Sorry these pictures aren’t the best.


----------



## mudypony (Jan 30, 2008)

She looks like a great all around pony. I would try hunter/jumper, trail riding, and I bet she would be good at gymkhana. It all depends on if she likes to do it, that's the main idea. Because if she doesn't enjoy what she's doing she isn't going to pour her heart into it.


----------



## upnover (Jan 17, 2008)

what a cutie! Hard to say what discipline she'd be good for unless we see her move. What do you want to use her for? I say try that and if she doesn't like it move on to something else!


----------



## tempest (Jan 26, 2009)

From the pictures. I would say huntseat or just english riding. No saddleseat, you would never do very well, since this horse is a stock horse. I'd have to see a video of you riding her to say for sure.


----------



## bgood400 (Nov 10, 2008)

I would say english pleasure and/or jumping. She is cute =]


----------



## My Beau (Jan 2, 2009)

Not dressage.

Like the other posters, I agree with that it's hard to tell unless we see her move.. Although, it depends on what you want to do and what she likes/excels at. Not looks.


----------



## StormyBlues (Dec 31, 2008)

Maybe she would be good at eventing! She has a stocky leg confo, which will help on the XC if I'm correct! Just do what you both like!


----------



## Spastic_Dove (Oct 4, 2007)

I think she could do dressage just fine at the lower levels. 
Maybe jumping?


----------



## Rebelappy (Dec 22, 2008)

i d say english


----------



## JustDressageIt (Oct 4, 2007)

Most horses can do anything in the lower levels.

I suggest lower level dressage to get a solid base... then I say she would look terribly cute in jumper get up.

Impossible to tell without seeing her move though.


----------



## randiekay215 (Feb 6, 2009)

I'm going to be one of the only ones to say this on here but she looks like an AWESOME gaming horse.

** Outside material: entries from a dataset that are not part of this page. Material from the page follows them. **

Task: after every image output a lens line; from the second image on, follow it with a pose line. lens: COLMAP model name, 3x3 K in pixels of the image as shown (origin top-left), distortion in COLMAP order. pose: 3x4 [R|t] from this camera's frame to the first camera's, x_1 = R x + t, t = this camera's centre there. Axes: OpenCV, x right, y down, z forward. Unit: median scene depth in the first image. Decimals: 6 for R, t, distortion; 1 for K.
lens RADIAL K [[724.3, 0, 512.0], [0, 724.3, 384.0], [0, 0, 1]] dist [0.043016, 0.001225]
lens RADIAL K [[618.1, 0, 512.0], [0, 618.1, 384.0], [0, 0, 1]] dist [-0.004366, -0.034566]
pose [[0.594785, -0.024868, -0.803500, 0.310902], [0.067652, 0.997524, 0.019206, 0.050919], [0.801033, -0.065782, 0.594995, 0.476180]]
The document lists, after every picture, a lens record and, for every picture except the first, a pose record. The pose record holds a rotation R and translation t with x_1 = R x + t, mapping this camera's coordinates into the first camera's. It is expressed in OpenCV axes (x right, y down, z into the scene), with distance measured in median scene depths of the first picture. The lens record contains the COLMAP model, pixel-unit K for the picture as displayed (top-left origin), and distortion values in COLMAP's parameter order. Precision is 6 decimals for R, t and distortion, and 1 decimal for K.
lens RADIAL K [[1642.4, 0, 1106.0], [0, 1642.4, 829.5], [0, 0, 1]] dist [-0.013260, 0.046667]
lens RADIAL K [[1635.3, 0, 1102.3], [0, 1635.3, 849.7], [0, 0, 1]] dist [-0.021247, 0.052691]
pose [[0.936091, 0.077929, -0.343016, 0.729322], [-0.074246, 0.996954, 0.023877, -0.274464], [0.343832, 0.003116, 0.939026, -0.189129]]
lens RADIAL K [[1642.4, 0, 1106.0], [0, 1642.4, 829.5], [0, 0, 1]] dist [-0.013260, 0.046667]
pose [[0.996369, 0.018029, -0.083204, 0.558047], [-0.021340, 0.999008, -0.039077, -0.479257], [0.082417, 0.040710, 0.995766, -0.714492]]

Of course, here I go bringing western into the picture. lol I don't know much about English, so I don't know what she would be good at there, but to me she looks like she would be a great little gaming mare. Maybe barrels, or poles, or even keyhole! With her stocky little build she would make a beautiful western horse. She's gorgeous!!!


----------



## StormyBlues (Dec 31, 2008)

I can acctually see her as a gaming pony too!


----------



## mysandi (Feb 21, 2009)

She is very pretty. English pleasure.


----------



## PoptartShop (Jul 25, 2010)

She looks like she'd be a nice English horse. I'd definitely try some jumping with her, & hunter shows  *as you guys improve of course*.  But 'ya never know, she may be good at Western riding- it all depends! Keep an open-mind.


----------



## LacyLove (Feb 12, 2009)

she looks like a hunter/jumper and would look like a good pole bender too =]


----------



## Jane Honda (Feb 27, 2009)

JustDressageIt said:


> Most horses can do anything in the lower levels.
> 
> I suggest lower level dressage to get a solid base... then I say she would look terribly cute in jumper get up.
> 
> Impossible to tell without seeing her move though.



I agree 100% with this post. Any horse could benefit from a good healthy dose of dressage.


----------



## zanyoutthere (Jan 31, 2009)

hunter/jumper


----------